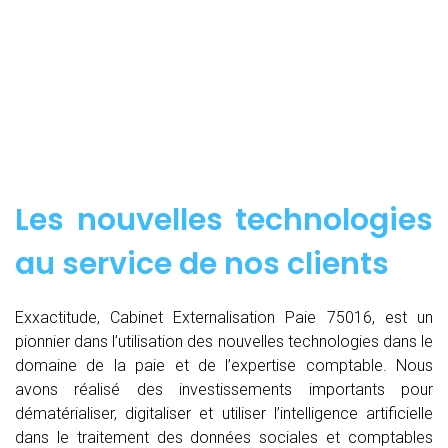
Les nouvelles technologies
au service de nos clients
Exxactitude, Cabinet Externalisation Paie 75016, est un
pionnier dans l’utilisation des nouvelles technologies dans le
domaine de la paie et de l’expertise comptable. Nous
avons réalisé des investissements importants pour
dématérialiser, digitaliser et utiliser l’intelligence artificielle
dans le traitement des données sociales et comptables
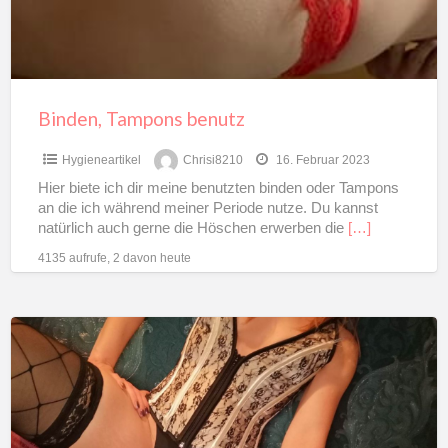
Binden, Tampons benutz
Hygieneartikel
Chrisi8210
16. Februar 2023
Hier biete ich dir meine benutzten binden oder Tampons
an die ich während meiner Periode nutze. Du kannst
natürlich auch gerne die Höschen erwerben die
[…]
4135 aufrufe, 2 davon heute
Süffige
Tampons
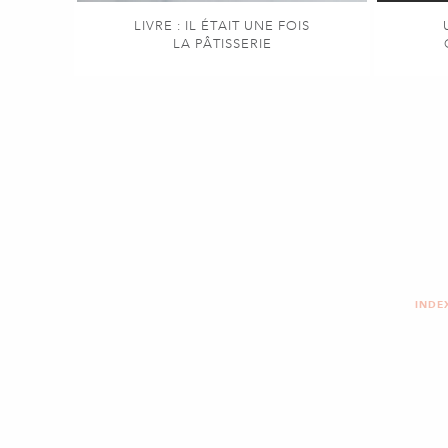
LIVRE : IL ÉTAIT UNE FOIS
LA PÂTISSERIE
INDE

----

WHAT NEEDS TO BE DONE
Return a verbatim transcription of the data, omitting all images.

ANSWER TO THIS EXERCISE
Les nouvelles technologies
au service de nos clients
Exxactitude, Cabinet Externalisation Paie 75016, est un
pionnier dans l’utilisation des nouvelles technologies dans le
domaine de la paie et de l’expertise comptable. Nous
avons réalisé des investissements importants pour
dématérialiser, digitaliser et utiliser l’intelligence artificielle
dans le traitement des données sociales et comptables
Binden, Tampons benutz
Hygieneartikel
Chrisi8210
16. Februar 2023
Hier biete ich dir meine benutzten binden oder Tampons
an die ich während meiner Periode nutze. Du kannst
natürlich auch gerne die Höschen erwerben die
[…]
4135 aufrufe, 2 davon heute
Süffige
Tampons
LIVRE : IL ÉTAIT UNE FOIS
LA PÂTISSERIE
INDE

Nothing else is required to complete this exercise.